◆ Action item: Within the records below, reproduce without change the lines from the line that has "HERZ & VERBINDUNG" through the line that has "VERTRAG WIDERRUFEN", and only those.

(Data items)
-------

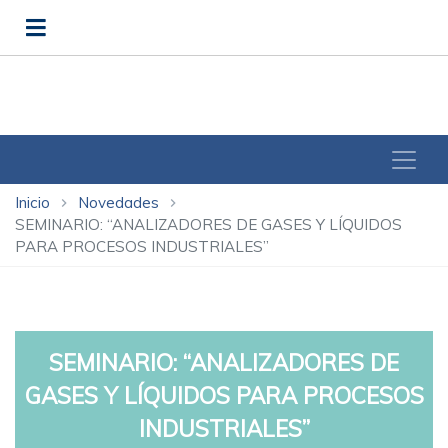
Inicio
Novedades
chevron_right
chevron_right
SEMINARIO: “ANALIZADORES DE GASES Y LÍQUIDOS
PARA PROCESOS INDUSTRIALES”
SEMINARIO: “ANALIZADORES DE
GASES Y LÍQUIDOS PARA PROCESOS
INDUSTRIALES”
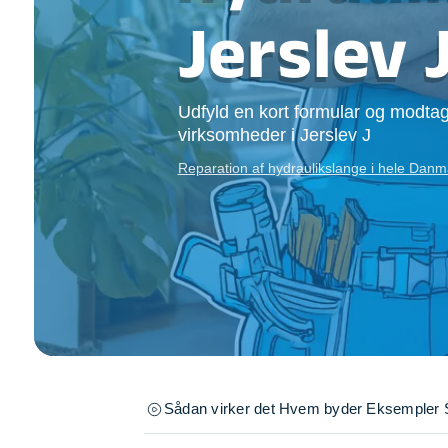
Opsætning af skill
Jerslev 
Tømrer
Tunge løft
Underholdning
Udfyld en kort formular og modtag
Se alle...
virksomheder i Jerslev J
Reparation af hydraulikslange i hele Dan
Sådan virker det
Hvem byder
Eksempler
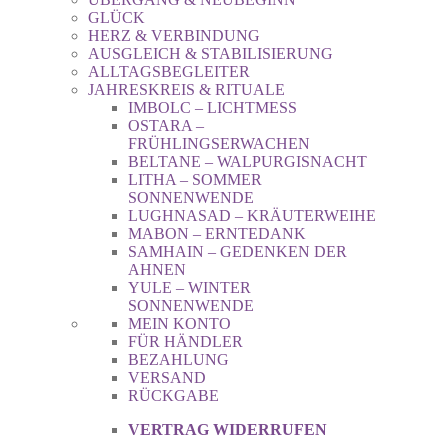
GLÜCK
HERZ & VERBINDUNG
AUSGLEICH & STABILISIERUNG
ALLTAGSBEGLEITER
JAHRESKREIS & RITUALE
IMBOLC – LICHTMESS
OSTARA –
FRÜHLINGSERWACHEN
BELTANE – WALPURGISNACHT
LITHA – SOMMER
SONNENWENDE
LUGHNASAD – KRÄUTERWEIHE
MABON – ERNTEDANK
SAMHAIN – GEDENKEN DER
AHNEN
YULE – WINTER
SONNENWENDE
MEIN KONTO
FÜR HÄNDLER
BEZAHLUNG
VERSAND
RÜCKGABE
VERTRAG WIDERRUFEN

-------

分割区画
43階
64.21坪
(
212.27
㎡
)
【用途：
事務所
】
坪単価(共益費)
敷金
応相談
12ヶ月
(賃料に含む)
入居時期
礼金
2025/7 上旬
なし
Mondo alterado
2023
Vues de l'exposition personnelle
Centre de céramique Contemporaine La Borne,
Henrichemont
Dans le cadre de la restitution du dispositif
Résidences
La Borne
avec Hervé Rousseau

-------

◆ Solution below:
HERZ & VERBINDUNG
AUSGLEICH & STABILISIERUNG
ALLTAGSBEGLEITER
JAHRESKREIS & RITUALE
IMBOLC – LICHTMESS
OSTARA –
FRÜHLINGSERWACHEN
BELTANE – WALPURGISNACHT
LITHA – SOMMER
SONNENWENDE
LUGHNASAD – KRÄUTERWEIHE
MABON – ERNTEDANK
SAMHAIN – GEDENKEN DER
AHNEN
YULE – WINTER
SONNENWENDE
MEIN KONTO
FÜR HÄNDLER
BEZAHLUNG
VERSAND
RÜCKGABE
VERTRAG WIDERRUFEN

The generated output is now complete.